FLY FILMS
- Website: http://www.flyfilms.com.cn

= Fly Films =

Chinese film production company

FLY Films is a video production and film production company based in Shanghai, China. The company was started in 2004 by Eric Ransdell and Norman Wong.

Services range from pre-production, production, and post-production to crewing, directing, and producing. Their clients include many of the world's largest television networks and multinational corporations. FLY Films works with many foreign broadcasters, such as STAR World, BBC, MTV, ABC (USA), and ESPN, as well as Chinese networks, such as Shanghai Media Group and CCTV News, to coordinate and crew their entertainment productions in China. FLY Films also specializes in corporate work that is produced to an international broadcast standard, clients include Alfred Dunhill, Starbucks, Johnnie Walker, Nike, Intel, Shangri-La Hotels and Resorts, and General Motors.

== Television Productions==

FLY Films produced its first reality TV series, Shanghai Rush for International Channel Shanghai (ICS) in 2009. As a part of Shanghai Media Group's programming for Shanghai Expo 2010, Shanghai Rush was the flagship production for the Spring 2009 schedule of their ICS TV station.

FLY Films handled post production for International Channel Shanghai (ICS)'s ten-episode documentary series, China Visionaries. Under Shanghai Media Group, China Visionaries was produced in celebration of China's 60th anniversary. The series featured renowned international figures such as Henry Kissinger, Bob Hawke, Jean-Pierre Raffarin, Yasuhiro Nakasone, and Juan Antonio Samaranch.
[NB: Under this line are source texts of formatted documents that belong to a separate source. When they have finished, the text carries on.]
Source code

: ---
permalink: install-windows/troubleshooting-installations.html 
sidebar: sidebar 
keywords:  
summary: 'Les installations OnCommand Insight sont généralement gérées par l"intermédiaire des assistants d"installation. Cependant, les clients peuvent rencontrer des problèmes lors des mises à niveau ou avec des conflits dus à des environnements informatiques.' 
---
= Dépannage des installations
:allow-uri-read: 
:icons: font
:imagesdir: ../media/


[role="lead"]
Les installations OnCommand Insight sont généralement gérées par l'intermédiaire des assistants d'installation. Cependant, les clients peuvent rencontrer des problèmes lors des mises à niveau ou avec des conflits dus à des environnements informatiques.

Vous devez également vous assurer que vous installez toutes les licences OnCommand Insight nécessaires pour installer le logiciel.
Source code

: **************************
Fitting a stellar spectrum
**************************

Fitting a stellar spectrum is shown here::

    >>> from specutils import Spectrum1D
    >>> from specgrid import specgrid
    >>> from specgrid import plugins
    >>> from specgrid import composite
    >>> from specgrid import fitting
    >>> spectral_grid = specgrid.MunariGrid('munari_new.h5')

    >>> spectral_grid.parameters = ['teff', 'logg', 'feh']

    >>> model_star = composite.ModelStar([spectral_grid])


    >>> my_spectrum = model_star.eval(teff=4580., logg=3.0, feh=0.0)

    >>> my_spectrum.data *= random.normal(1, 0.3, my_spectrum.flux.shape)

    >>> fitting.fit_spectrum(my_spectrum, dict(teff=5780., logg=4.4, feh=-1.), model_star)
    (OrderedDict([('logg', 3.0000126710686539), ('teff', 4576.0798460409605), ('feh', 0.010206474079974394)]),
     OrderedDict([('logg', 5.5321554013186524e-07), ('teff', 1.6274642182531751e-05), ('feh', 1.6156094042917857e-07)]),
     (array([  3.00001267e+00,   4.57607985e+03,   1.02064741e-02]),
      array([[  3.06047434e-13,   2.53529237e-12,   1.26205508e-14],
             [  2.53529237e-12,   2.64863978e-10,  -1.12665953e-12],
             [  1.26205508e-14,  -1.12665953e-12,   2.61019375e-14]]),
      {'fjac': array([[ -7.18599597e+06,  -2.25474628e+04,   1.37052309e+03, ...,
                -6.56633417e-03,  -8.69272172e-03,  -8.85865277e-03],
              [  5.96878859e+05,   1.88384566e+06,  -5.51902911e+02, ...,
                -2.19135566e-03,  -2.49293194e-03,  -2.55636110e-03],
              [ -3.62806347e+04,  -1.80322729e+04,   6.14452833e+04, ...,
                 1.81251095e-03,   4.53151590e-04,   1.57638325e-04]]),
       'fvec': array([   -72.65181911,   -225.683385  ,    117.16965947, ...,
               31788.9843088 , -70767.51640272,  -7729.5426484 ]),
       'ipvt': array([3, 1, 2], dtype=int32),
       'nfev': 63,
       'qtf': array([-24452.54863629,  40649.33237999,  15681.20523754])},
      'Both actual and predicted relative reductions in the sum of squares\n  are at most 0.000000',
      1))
FLY Films produced the second season of Asia Uncut in 2010. With its move from Singapore to Shanghai, FLY Films was responsible for the re-development of the show. Asia Uncut is the only late-night talk show featuring both Asian and Western celebrities, musical guests, and comedians to be taped in China and broadcast throughout Asia and the Middle East. Celebrity guests of the show's second season included Jackie Chan, Edison Chen, Leehom Wang, Ed Norton, Aaron Eckhart, Jamie-Lynn Sigler, Anoushka Shankar, Lee Jung Hyun, Donnie Yen, and Tom Arnold. The show also featured up and coming musical guests from China such as New Pants, Carsick Cars, Casino Demon, and Cold Fairyland. The English-language show was taped before a live audience in Shanghai and was broadcast on STAR World to an estimated 120 million people in 53 countries.

FLY Films' following reality TV series was The Amazing Race: China Rush. The TV network, International Channel Shanghai (ICS), acquired the rights to produce a Chinese version of the American franchise, The Amazing Race. With Allan Wu as the host, the show features 10 teams of two, each with a pre-existing relationship, in a race across 10 cities in China to win a world tour provided by Travel Zen. Filming took place between May and June 2010. The Amazing Race: China Rush premiered on August 8, 2010 on ICS and aired globally on CCTV News (CCTV-9) on August 14, 2010.